Best practices for stable selectors
After maintaining scrapers across e-commerce catalogs, real estate listings, and job boards, I follow this selector hierarchy, ordered from most stable to least:
| Priority | Selector type | Example | Why it’s stable |
|---|---|---|---|
| 1 | Data attributes | [data-testid="price"] | Added intentionally by developers, rarely change |
| 2 | ID | #product-title | Unique per page, fast browser lookup |
| 3 | Semantic class | .product-card | Meaningful names signal intentional use |
| 4 | Attribute contains | [class*="price"] | Survives hash-based class name changes |
| 5 | Tag + structure | main article h3 | Last resort, layout changes break it |

Avoid :nth-child() in production scrapers unless the data is inherently ordered (like table rows or ranked lists). Layout changes shift child indices and silently return the wrong data. That’s worse than returning nothing because you won’t notice until downstream processing breaks.
Conclusion
CSS selectors cover the majority of data extraction tasks in web scraping and test automation. The five selector categories in this cheat sheet (basic, combinator, attribute, pseudo-class, pseudo-element) handle everything from simple class matching to complex parent selection with :has().

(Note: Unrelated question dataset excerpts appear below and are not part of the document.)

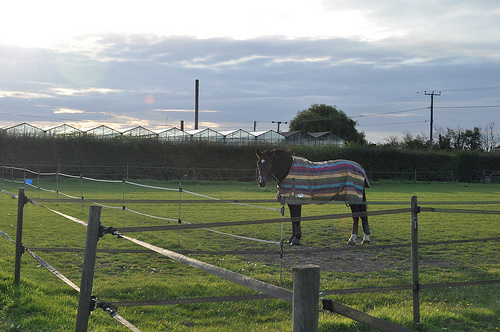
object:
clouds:
[71, 25, 428, 95]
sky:
[0, 0, 496, 129]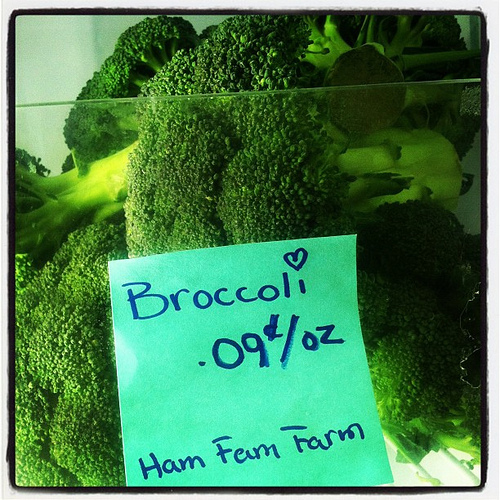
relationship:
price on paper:
[197, 310, 289, 381] [106, 228, 386, 496]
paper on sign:
[106, 228, 386, 496] [257, 309, 285, 344]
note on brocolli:
[106, 231, 396, 488] [17, 17, 479, 487]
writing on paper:
[260, 310, 279, 345] [106, 228, 386, 496]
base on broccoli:
[322, 51, 414, 135] [48, 16, 484, 230]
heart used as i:
[281, 245, 309, 270] [292, 244, 308, 298]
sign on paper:
[257, 300, 291, 360] [133, 378, 207, 433]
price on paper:
[197, 310, 346, 370] [106, 228, 386, 496]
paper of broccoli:
[106, 228, 386, 496] [18, 17, 489, 487]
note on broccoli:
[106, 231, 392, 489] [3, 48, 446, 485]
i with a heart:
[297, 278, 307, 293] [282, 247, 307, 271]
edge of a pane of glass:
[32, 104, 122, 133] [185, 77, 305, 110]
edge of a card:
[24, 398, 124, 499] [88, 230, 395, 489]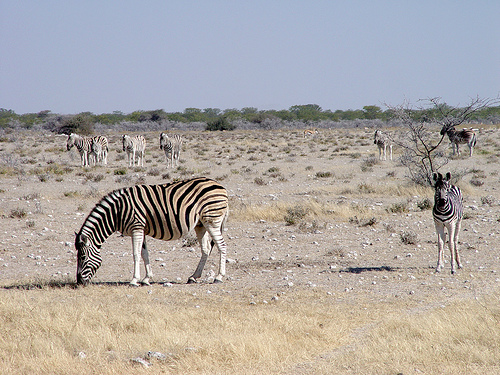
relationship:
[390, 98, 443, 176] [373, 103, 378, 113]
tree with no leaves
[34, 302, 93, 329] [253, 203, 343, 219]
patch of grass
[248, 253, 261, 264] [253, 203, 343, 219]
rock in grass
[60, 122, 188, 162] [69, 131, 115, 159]
group of zebras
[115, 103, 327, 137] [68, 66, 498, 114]
trees are on horizon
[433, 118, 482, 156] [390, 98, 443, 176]
zebra behind tree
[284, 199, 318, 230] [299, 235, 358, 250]
small bushes in dirt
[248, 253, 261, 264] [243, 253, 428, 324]
rock on ground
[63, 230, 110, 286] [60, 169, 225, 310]
head of zebra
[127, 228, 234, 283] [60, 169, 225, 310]
legs of a zebra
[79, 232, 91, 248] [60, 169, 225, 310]
ear of a zebra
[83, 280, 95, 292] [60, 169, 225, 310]
mouth of a zebra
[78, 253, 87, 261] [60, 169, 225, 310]
eye of a zebra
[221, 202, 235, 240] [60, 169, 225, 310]
tail of a zebra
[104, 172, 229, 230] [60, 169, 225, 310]
body of a zebra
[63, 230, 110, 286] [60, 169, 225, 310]
head of a zebra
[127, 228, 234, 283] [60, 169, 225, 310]
legs of zebra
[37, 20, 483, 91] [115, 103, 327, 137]
skies over trees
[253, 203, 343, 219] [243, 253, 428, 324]
grass covering ground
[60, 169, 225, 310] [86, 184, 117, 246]
zebra bending neck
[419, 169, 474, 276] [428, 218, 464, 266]
zebra has legs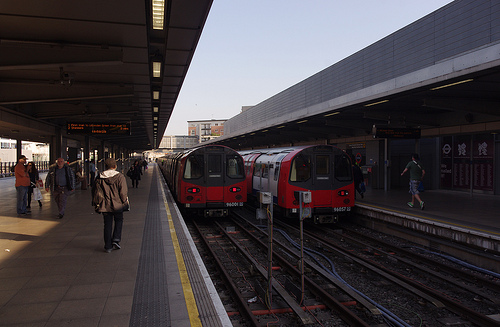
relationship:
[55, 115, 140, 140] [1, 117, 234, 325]
sign on platform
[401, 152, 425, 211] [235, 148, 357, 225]
man walking next to train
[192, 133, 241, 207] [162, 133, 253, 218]
door on train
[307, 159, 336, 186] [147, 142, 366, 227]
window on train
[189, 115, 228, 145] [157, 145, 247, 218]
building behind passenger train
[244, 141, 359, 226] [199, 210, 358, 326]
train on track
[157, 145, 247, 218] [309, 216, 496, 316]
passenger train on track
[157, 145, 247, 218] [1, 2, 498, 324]
passenger train stopped at station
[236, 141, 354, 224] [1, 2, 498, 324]
train stopped at station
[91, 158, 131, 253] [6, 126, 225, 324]
man at train station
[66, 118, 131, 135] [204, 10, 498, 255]
sign at station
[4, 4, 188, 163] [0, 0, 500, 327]
awning at a station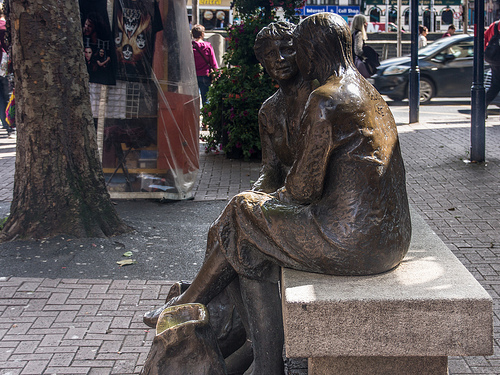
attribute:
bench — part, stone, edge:
[384, 292, 428, 318]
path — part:
[438, 143, 457, 157]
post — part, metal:
[476, 46, 487, 56]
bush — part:
[228, 84, 240, 94]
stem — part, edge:
[246, 11, 265, 18]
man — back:
[269, 1, 405, 289]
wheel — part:
[422, 78, 440, 102]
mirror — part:
[436, 51, 462, 63]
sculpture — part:
[351, 105, 382, 138]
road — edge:
[434, 107, 444, 111]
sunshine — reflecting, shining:
[317, 10, 357, 31]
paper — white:
[154, 179, 175, 189]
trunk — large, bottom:
[36, 215, 126, 233]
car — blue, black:
[369, 40, 462, 100]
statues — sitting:
[258, 63, 352, 188]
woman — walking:
[183, 24, 217, 137]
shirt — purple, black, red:
[197, 64, 207, 77]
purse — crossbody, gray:
[192, 43, 219, 74]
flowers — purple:
[237, 110, 254, 150]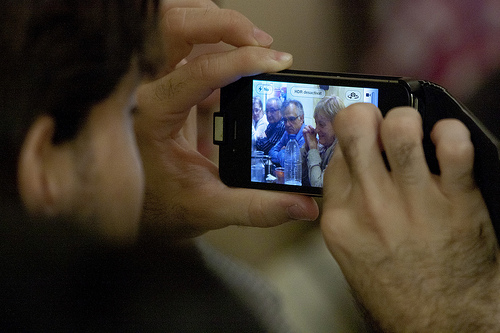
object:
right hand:
[317, 103, 500, 332]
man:
[269, 101, 309, 174]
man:
[258, 98, 283, 150]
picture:
[252, 77, 380, 189]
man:
[0, 0, 499, 331]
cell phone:
[210, 70, 499, 197]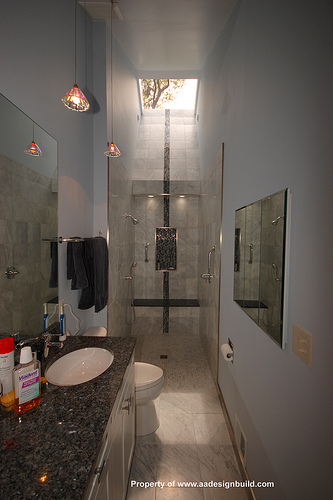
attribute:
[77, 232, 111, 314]
towel — black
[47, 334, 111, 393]
sink — oval, white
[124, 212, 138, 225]
shower head — stainless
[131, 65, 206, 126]
skylight — open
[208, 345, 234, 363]
paper — white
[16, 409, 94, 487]
counter — granite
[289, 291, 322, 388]
air vent — white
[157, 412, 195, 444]
tile — floor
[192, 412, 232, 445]
tile — floor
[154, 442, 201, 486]
tile — floor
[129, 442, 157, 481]
tile — floor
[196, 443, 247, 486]
tile — floor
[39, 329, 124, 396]
sink — white, oval, porcelain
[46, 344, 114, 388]
sink — porcelain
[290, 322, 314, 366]
switch — beige, electrical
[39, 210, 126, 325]
towels — dark, gray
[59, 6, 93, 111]
lamp — hanging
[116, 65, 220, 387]
shower stall — enclosed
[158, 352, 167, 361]
drain — square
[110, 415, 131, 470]
cabinet doors — white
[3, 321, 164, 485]
counter top — black, granite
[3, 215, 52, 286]
mirror hanging — large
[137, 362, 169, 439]
toilet — white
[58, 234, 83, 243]
towel rack — bath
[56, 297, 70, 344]
toothbrush — electric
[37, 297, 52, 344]
toothbrush — electric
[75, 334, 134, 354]
grey counter — black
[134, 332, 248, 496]
floor — gray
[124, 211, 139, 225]
shower head — silver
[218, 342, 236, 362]
toilet paper — white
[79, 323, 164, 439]
toilet — white, porcelain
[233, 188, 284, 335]
mirror — large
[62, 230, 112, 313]
towels — black, fluffy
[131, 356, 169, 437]
toilet — white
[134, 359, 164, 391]
toilet seat — down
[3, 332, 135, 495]
vanity top — granite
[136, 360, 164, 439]
toilet — white, ceramic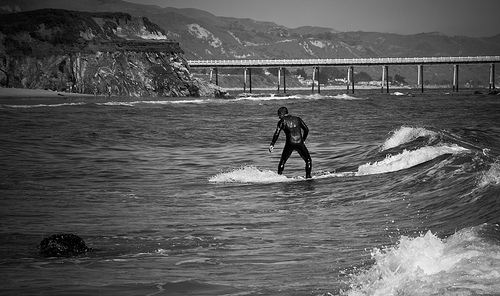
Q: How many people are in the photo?
A: One.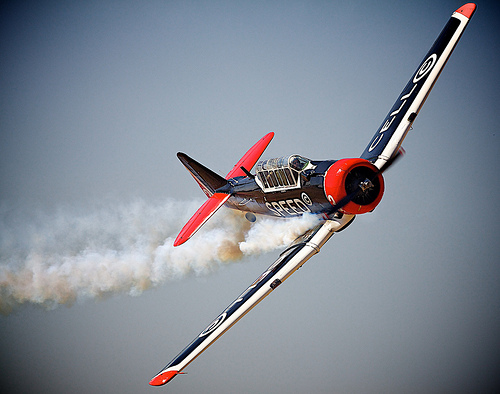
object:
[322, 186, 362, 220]
blades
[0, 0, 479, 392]
tricks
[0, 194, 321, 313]
smoke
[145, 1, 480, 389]
plane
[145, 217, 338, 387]
wing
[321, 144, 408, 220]
propeller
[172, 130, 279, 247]
tail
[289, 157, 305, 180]
pilot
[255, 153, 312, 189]
windows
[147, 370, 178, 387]
wing tip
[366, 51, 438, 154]
print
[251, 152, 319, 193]
cockpit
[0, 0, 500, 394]
sky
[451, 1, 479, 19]
wing tip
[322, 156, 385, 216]
nose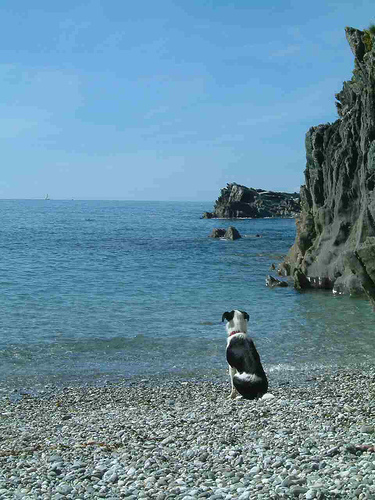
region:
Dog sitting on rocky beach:
[220, 309, 274, 400]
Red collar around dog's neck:
[227, 329, 246, 334]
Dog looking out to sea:
[220, 308, 274, 400]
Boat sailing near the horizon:
[45, 192, 49, 200]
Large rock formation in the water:
[197, 181, 299, 219]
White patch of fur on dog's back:
[231, 368, 263, 382]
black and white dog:
[219, 305, 275, 404]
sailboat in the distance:
[44, 192, 50, 201]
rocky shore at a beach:
[1, 354, 374, 499]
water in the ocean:
[1, 198, 374, 374]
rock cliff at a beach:
[265, 17, 373, 299]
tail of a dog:
[258, 388, 277, 403]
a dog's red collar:
[226, 330, 246, 337]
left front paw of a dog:
[223, 358, 237, 407]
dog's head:
[223, 306, 253, 337]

The key to writing scrapers that last is choosing selectors by stability: data-* attributes and semantic class names first, structural selectors only as a last resort.
When CSS selectors fall short (text-based matching, upward DOM traversal, complex conditionals), XPath fills the gap.
FAQ
Q: What are the 5 main types of CSS selectors?
Basic selectors (universal *, type, class, ID), combinator selectors (descendant, child, sibling), attribute selectors ([attr=val]), pseudo-class selectors (:hover, :nth-child, :has), and pseudo-element selectors (::before, ::after). Each category targets elements by name, relationship, attribute value, state, or sub-element.
Q: Why use CSS selectors in Selenium instead of XPath?
- Speed: browsers have optimized CSS matching engines built into their rendering pipeline, making CSS selectors faster than XPath in Chrome and Firefox
- Readability:
div.product > h3is shorter and cleaner than//div[@class='product']/h3 - When to use XPath instead: text-based matching (
contains(text(), 'Price')) and upward DOM traversal, which CSS cannot do without:has()
Q: How do I find a CSS selector in Chrome DevTools?
Right-click any element and select Inspect to open the Elements panel. You can right-click the highlighted node and choose Copy → Copy selector, but this generates fragile positional selectors. Instead, examine the element’s tag, classes, and data-* attributes, then write your own. Test it in the Console by typing $$("your-selector") to see all matches.
Q: Can CSS selectors select a parent element?
Yes. The :has() pseudo-class (Selectors Level 4, 2022) enables parent selection. div:has(> span.price) matches any <div> directly containing a <span> with class price. Browser support is universal (Chrome 105+, Firefox 121+, Safari 15.4+). In Python, both BeautifulSoup 4.7+ (via soupsieve) and Scrapy’s parsel (via cssselect 1.2.0+) support it. Limitation: cssselect cannot nest :has() inside :has() or :not() inside :has().